Oder: Die heimliche Diskothek. Über das Verhältnis der Universitäts- und Hansestadt zu ihrer Kneipen- und Musikszene.
Eines muss man mal festhalten: Der Neid herrscht in Greifswald. Kaum hat jemand ne Idee, die vielleicht vielversprechend sein könnte, schon schießen sich andere drauf ein. Ideen muss man verhindern. Wo käme man denn sonst hin? Da könnte sich ja sonst mal was verändern in der Stadt!
Beispiel gefällig: Kaum war die Wasser-Prawda im neuen Layout online, versuchte schon irgend ein Trottel, den Server zum Absturz zu bringen. Allerdings hat er sich dermaßen dämlich angestellt, dass daraus nichts wurde… Sowas ist ja noch witzig zu sehen. Anders ist aber diese Geschichte: Da gab es die Idee, regelmäßig in einer Kneipe ein wenig anderes Musikprogramm zu spielen, als man in den Clubs und Discotheken der Stadt erleben kann. Konkret: Handgemachte Musik zwischen Swing und Soul, Dancefloor Jazz und ein wenig aktuelle swingende Electromucke. Die ersten zwei Parties in der Hornfischbar sind gelaufen. Und offensichtlich hatten die Besucher auch ihren Spaß. Und hier liegt das Problem: Sowas darf einfach nicht sein! Mit Bußgeldandrohung wurde dem Kneipenbetreiber untersagt, weiterhin eine „ungenehmigte Discothek“ zu betreiben. Bitte? Wo leben wir denn? Seit wann ist ein kleiner (mit 30 Besuchern komplett gefüllter) Raum eine Discothek? Darf ein Kneiper jetzt keine „elektronisch verstärkte Musik“ mehr spielen? (Mal ne kleine Anmerkung; wenn damit auch das sinnlose dudeln von Radiosendern im Hintergrund öffenlich zugänglicher Räume betroffen wäre, dann würde ich das ja sofort begrüßen…)
Ich weiß ja, dass die Bewohner im Hafenbereich sich schon immer gegen öffentlich wahrnehmbare kulturelle Aktivitäten engagieren. Man denke nur an die grandiose Freilichtbühne, auf der nur noch für paar Wochen ein wenig Shakespeare gespielt werden darf – und das auch nur bis 22 Uhr. Aber eine Party in der Hornfischbar ist von außen überhaupt nicht zu merken. Dafür sind die Lautstärken zu gering – ansonsten würde man es unter Deck ja gar nicht aushalten. Das kann also nicht der offizielle Grund für das Verbot sein.
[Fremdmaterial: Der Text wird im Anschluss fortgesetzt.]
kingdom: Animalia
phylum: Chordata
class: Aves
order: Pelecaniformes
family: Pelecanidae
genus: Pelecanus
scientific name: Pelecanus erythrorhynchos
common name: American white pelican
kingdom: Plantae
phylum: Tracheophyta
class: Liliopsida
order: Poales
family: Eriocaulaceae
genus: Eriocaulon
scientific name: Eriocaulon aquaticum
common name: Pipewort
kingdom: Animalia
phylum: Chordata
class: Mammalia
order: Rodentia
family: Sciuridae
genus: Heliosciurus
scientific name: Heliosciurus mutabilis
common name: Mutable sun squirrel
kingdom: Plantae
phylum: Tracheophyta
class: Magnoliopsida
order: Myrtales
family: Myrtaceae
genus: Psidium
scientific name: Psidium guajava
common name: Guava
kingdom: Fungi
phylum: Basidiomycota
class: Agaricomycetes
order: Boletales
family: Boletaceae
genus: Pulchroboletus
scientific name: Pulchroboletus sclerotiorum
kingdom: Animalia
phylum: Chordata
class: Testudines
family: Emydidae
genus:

Oder sollte es daran liegen, dass ja in Eldena mit der „Walter“ noch ein weiteres Schiff drauf wartet, als Veranstaltungsort in Betrieb genommen zu werden? Hier gab es wohl im Vorfeld gewaltige Differenzen zwischen den kommunalen Behörden und dem Betreiberverein, zu dem auch der Chef der Hornfischbar gehört. Nach deren Aussagen soll es übrigens nur noch an einer fehlenden Ausweisung einer Feuerwehrzufahrt im Bereich der Baustelle des geplanten Sperrwerkes mangeln. Was man von anderer Seite andeutungsweise zu hören bekommt, klingt allerdings eher so, als sei die Walter eigentlich im Gefahrenfall eine einzige Menschenfalle…
Aber auch das sollte man nicht als Verbotskeule herausholen. Immerhin ist die Pomeria ein ganz anderes Kaliber als die Walter – und die Gefahr eines lautstarken Menschenaufkommens bei weiteren Parties steht eigentlich nicht zu befürchten. Denn hier laufen weder aktuelle Charthits noch abgenudelter 80er Jahre-Müll, kein lauter Techno, kein House, nichts, was das normale partysuchende Jungvolk so zu konsumieren pflegt. Sondern die Parties sollten auch den Leuten, die auf Tanzmusik jenseits des Normalen stehen, die Möglichkeit zum Tanzen geben. Aber die Gefahr, wegen einer heimlichen Discothek verklagt zu werden, war der Hornfischbar dann doch zu riskant. Schade eigentlich. Aber wiederum auch typisch für Greifswalder Neid.